Content starts

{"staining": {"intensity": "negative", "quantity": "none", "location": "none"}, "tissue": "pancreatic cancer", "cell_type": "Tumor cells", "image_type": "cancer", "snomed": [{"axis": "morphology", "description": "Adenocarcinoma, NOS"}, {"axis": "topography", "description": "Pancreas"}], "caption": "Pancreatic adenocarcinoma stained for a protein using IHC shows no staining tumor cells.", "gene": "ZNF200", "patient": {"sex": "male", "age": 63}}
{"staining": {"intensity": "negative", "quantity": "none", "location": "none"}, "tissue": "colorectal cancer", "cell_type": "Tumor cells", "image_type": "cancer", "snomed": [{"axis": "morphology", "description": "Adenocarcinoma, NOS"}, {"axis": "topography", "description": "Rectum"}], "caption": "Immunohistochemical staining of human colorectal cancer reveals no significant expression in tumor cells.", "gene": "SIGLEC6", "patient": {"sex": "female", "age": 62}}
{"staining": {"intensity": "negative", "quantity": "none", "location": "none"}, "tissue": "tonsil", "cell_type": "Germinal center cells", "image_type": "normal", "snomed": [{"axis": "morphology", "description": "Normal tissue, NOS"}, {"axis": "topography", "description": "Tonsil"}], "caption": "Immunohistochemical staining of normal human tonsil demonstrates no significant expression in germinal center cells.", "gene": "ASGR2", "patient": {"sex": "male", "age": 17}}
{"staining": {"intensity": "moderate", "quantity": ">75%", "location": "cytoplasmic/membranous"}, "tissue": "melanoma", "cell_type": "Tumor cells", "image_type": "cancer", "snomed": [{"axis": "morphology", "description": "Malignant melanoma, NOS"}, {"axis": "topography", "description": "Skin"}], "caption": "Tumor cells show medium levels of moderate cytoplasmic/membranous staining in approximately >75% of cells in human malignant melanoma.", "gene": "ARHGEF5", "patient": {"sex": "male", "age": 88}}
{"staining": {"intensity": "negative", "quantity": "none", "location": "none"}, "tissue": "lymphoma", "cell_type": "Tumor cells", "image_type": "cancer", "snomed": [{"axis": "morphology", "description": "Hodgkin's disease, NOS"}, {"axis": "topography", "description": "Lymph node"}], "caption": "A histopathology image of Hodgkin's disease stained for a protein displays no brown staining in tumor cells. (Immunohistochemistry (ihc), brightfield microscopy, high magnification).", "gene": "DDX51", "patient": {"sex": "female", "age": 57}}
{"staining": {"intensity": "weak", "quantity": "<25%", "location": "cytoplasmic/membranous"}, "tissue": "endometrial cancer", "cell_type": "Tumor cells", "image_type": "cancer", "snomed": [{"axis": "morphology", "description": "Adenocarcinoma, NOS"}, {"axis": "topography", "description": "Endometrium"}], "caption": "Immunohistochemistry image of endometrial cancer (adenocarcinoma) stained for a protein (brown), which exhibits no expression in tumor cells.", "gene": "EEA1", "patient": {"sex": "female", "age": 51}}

Content ends

## Work item:
Which lines above contain the word "membranous"? Copy each of them.

## Result of the exercise:
{"staining": {"intensity": "moderate", "quantity": ">75%", "location": "cytoplasmic/membranous"}, "tissue": "melanoma", "cell_type": "Tumor cells", "image_type": "cancer", "snomed": [{"axis": "morphology", "description": "Malignant melanoma, NOS"}, {"axis": "topography", "description": "Skin"}], "caption": "Tumor cells show medium levels of moderate cytoplasmic/membranous staining in approximately >75% of cells in human malignant melanoma.", "gene": "ARHGEF5", "patient": {"sex": "male", "age": 88}}
{"staining": {"intensity": "weak", "quantity": "<25%", "location": "cytoplasmic/membranous"}, "tissue": "endometrial cancer", "cell_type": "Tumor cells", "image_type": "cancer", "snomed": [{"axis": "morphology", "description": "Adenocarcinoma, NOS"}, {"axis": "topography", "description": "Endometrium"}], "caption": "Immunohistochemistry image of endometrial cancer (adenocarcinoma) stained for a protein (brown), which exhibits no expression in tumor cells.", "gene": "EEA1", "patient": {"sex": "female", "age": 51}}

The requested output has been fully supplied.